You may know a robin if you see one in the yard, but would you recognize its song if you heard it?
Kansas is home to hundreds of species of wildflowers. Can you name ten? For how many of those can you give the time of year when they bloom?
These would not have been challenging questions for our pioneer ancestors, nor perhaps for those who still live in the country. But for the vast majority of people who live in urban areas and spend little time outside, knowledge of the natural world is very limited.
At the Great Plains Nature Center, our mission is to connect people with the animals and plants who are also our neighbors. We do so to increase the public’s biological literacy, which has been on the decline for decades, leading to what has been termed “nature deficit disorder”. This can lead to some real problems, because humans are stewards of the Earth and we need a proper understanding of how nature works if we are to take good care of this place. Our health and well-being depends on the integrity of the natural systems that provide us food and water.

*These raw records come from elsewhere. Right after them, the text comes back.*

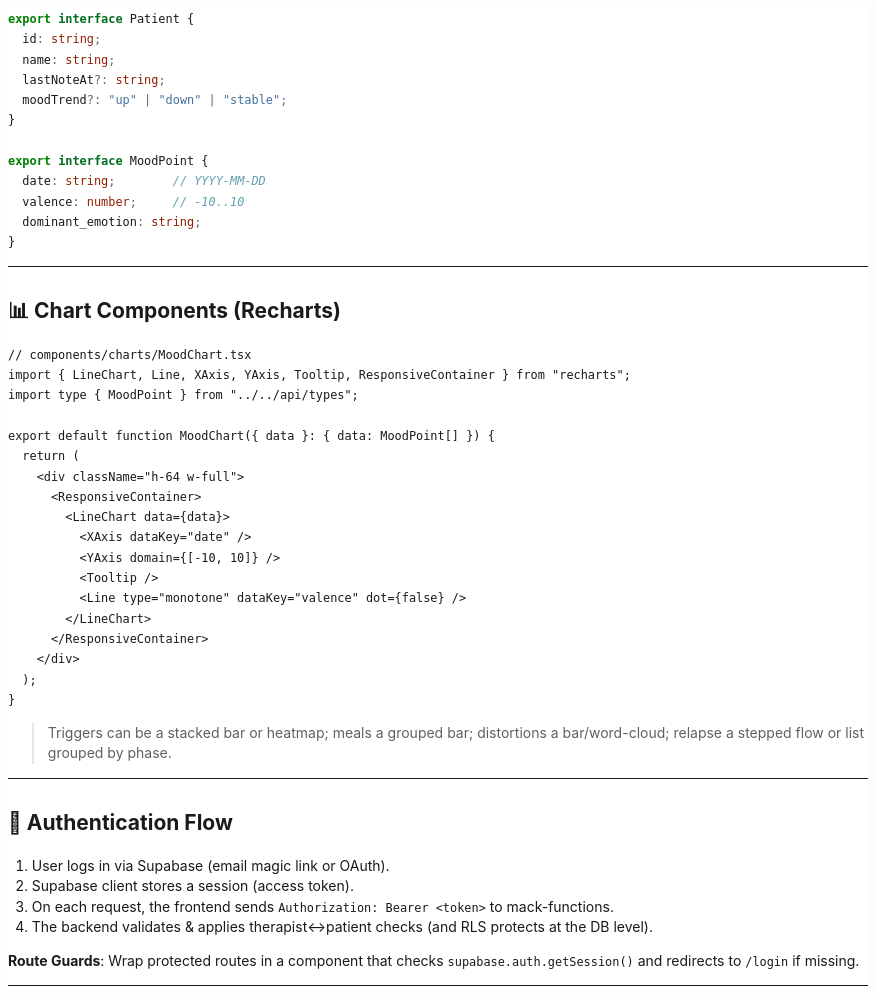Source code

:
 ```ts
export interface Patient {
  id: string;
  name: string;
  lastNoteAt?: string;
  moodTrend?: "up" | "down" | "stable";
}

export interface MoodPoint {
  date: string;        // YYYY-MM-DD
  valence: number;     // -10..10
  dominant_emotion: string;
}
```

---

## 📊 Chart Components (Recharts)

```tsx
// components/charts/MoodChart.tsx
import { LineChart, Line, XAxis, YAxis, Tooltip, ResponsiveContainer } from "recharts";
import type { MoodPoint } from "../../api/types";

export default function MoodChart({ data }: { data: MoodPoint[] }) {
  return (
    <div className="h-64 w-full">
      <ResponsiveContainer>
        <LineChart data={data}>
          <XAxis dataKey="date" />
          <YAxis domain={[-10, 10]} />
          <Tooltip />
          <Line type="monotone" dataKey="valence" dot={false} />
        </LineChart>
      </ResponsiveContainer>
    </div>
  );
}
```

> Triggers can be a stacked bar or heatmap; meals a grouped bar; distortions a bar/word-cloud; relapse a stepped flow or list grouped by phase.

---

## 🔐 Authentication Flow

1. User logs in via Supabase (email magic link or OAuth).
2. Supabase client stores a session (access token).
3. On each request, the frontend sends `Authorization: Bearer <token>` to mack-functions.
4. The backend validates & applies therapist↔patient checks (and RLS protects at the DB level).

**Route Guards**: Wrap protected routes in a component that checks `supabase.auth.getSession()` and redirects to `/login` if missing.

---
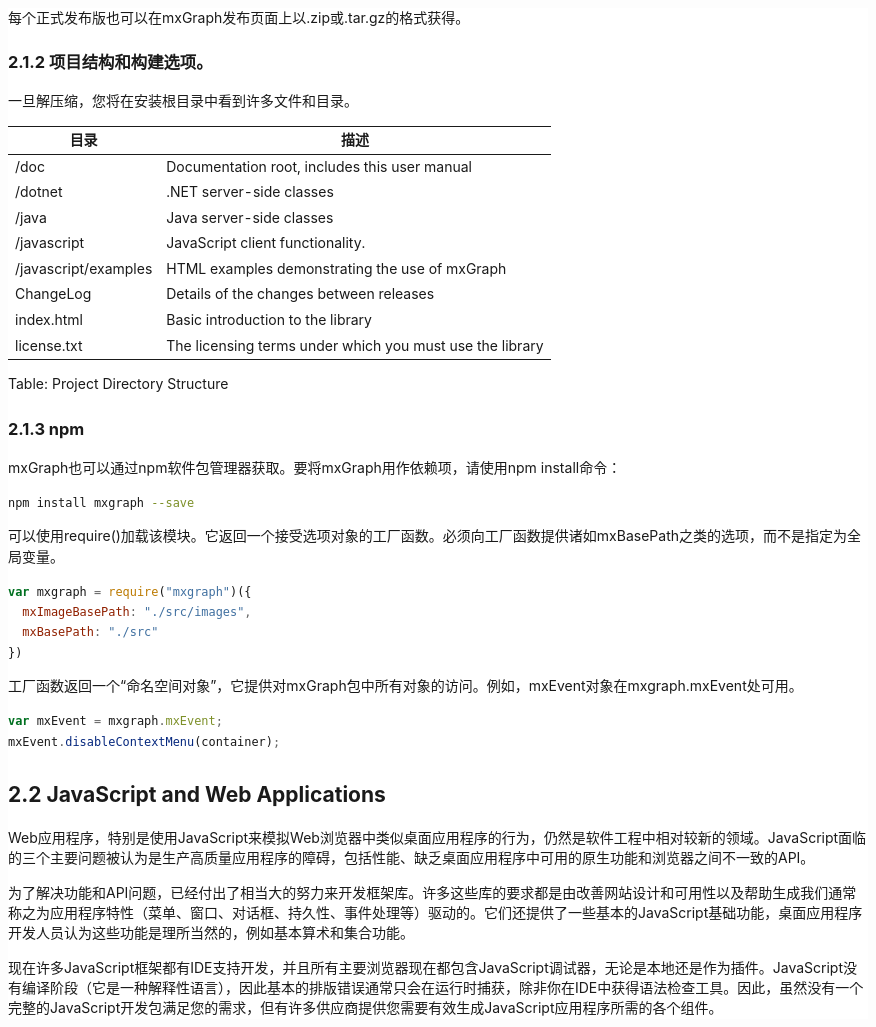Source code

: 每个正式发布版也可以在mxGraph发布页面上以.zip或.tar.gz的格式获得。

### 2.1.2 项目结构和构建选项。

一旦解压缩，您将在安装根目录中看到许多文件和目录。

| 目录                 |  描述                                                   |
|----------------------|---------------------------------------------------------|
| /doc                 | Documentation root, includes this user manual           |
| /dotnet              | .NET server-side classes                                |
| /java                | Java server-side classes                                |
| /javascript          | JavaScript client functionality.                        |
| /javascript/examples | HTML examples demonstrating the use of mxGraph          |
| ChangeLog            | Details of the changes between releases                 |
| index.html           | Basic introduction to the library                       |
| license.txt          | The licensing terms under which you must use the library|

Table: Project Directory Structure

### 2.1.3 npm

mxGraph也可以通过npm软件包管理器获取。要将mxGraph用作依赖项，请使用npm install命令：

```bash
npm install mxgraph --save
```

可以使用require()加载该模块。它返回一个接受选项对象的工厂函数。必须向工厂函数提供诸如mxBasePath之类的选项，而不是指定为全局变量。

```javascript
var mxgraph = require("mxgraph")({
  mxImageBasePath: "./src/images",
  mxBasePath: "./src"
})
```

工厂函数返回一个“命名空间对象”，它提供对mxGraph包中所有对象的访问。例如，mxEvent对象在mxgraph.mxEvent处可用。

```javascript
var mxEvent = mxgraph.mxEvent;
mxEvent.disableContextMenu(container);
```
## 2.2 JavaScript and Web Applications

Web应用程序，特别是使用JavaScript来模拟Web浏览器中类似桌面应用程序的行为，仍然是软件工程中相对较新的领域。JavaScript面临的三个主要问题被认为是生产高质量应用程序的障碍，包括性能、缺乏桌面应用程序中可用的原生功能和浏览器之间不一致的API。

为了解决功能和API问题，已经付出了相当大的努力来开发框架库。许多这些库的要求都是由改善网站设计和可用性以及帮助生成我们通常称之为应用程序特性（菜单、窗口、对话框、持久性、事件处理等）驱动的。它们还提供了一些基本的JavaScript基础功能，桌面应用程序开发人员认为这些功能是理所当然的，例如基本算术和集合功能。

现在许多JavaScript框架都有IDE支持开发，并且所有主要浏览器现在都包含JavaScript调试器，无论是本地还是作为插件。JavaScript没有编译阶段（它是一种解释性语言），因此基本的排版错误通常只会在运行时捕获，除非你在IDE中获得语法检查工具。因此，虽然没有一个完整的JavaScript开发包满足您的需求，但有许多供应商提供您需要有效生成JavaScript应用程序所需的各个组件。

Try this. Visit a park or some other natural setting and totally unplug from your devices. Don’t even look at your watch. Breathe. Just sit, listen and observe. Not only will you learn something about our natural neighbors, but you will also be healthier. Numerous studies have established that spending time in nature reduces stress and improves mental clarity. It’s good for the planet and good for you, too!
Jim Mason is director of the Great Plains Nature Center.